-- start of Exercise inputs --

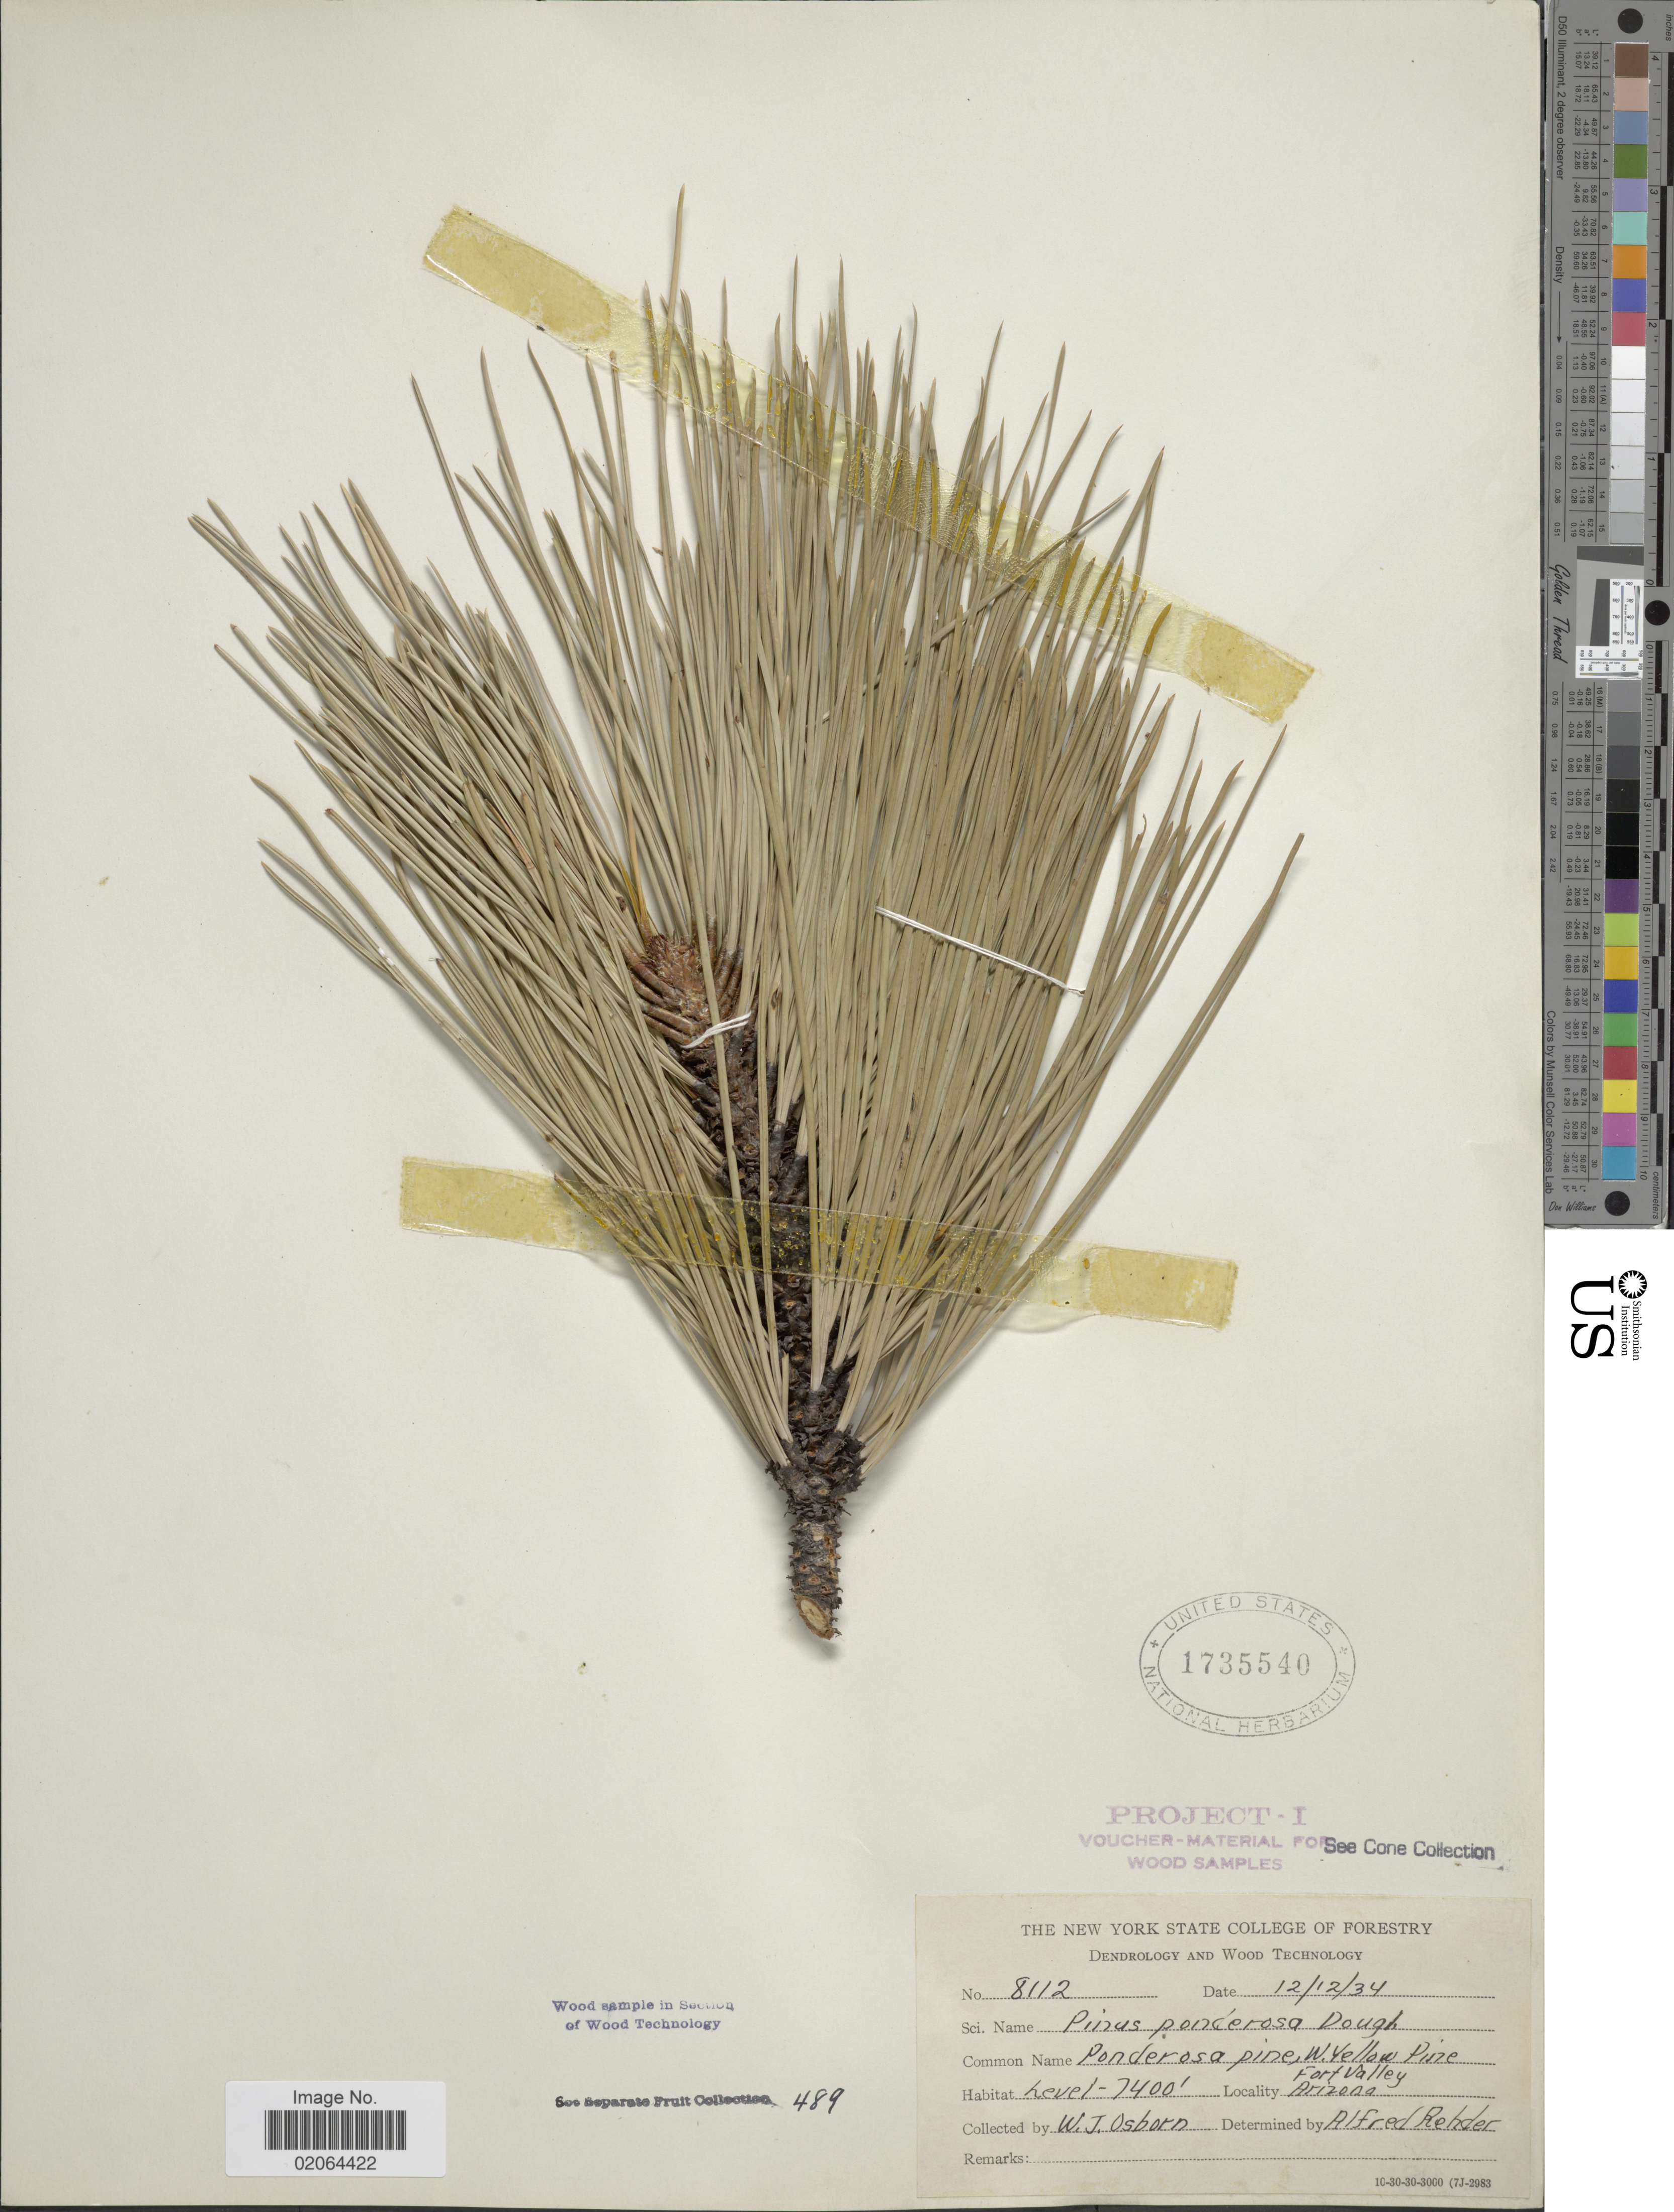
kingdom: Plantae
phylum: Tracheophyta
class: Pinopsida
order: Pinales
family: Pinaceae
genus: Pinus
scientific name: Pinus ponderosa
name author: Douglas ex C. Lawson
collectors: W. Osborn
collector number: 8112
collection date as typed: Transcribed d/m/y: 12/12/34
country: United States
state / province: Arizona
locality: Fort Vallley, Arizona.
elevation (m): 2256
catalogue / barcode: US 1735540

-- end of Exercise inputs --

Exercise:
Copy out every line of the material above character for character, leaving out the pictures.

Answer in full:
kingdom: Plantae
phylum: Tracheophyta
class: Pinopsida
order: Pinales
family: Pinaceae
genus: Pinus
scientific name: Pinus ponderosa
name author: Douglas ex C. Lawson
collectors: W. Osborn
collector number: 8112
collection date as typed: Transcribed d/m/y: 12/12/34
country: United States
state / province: Arizona
locality: Fort Vallley, Arizona.
elevation (m): 2256
catalogue / barcode: US 1735540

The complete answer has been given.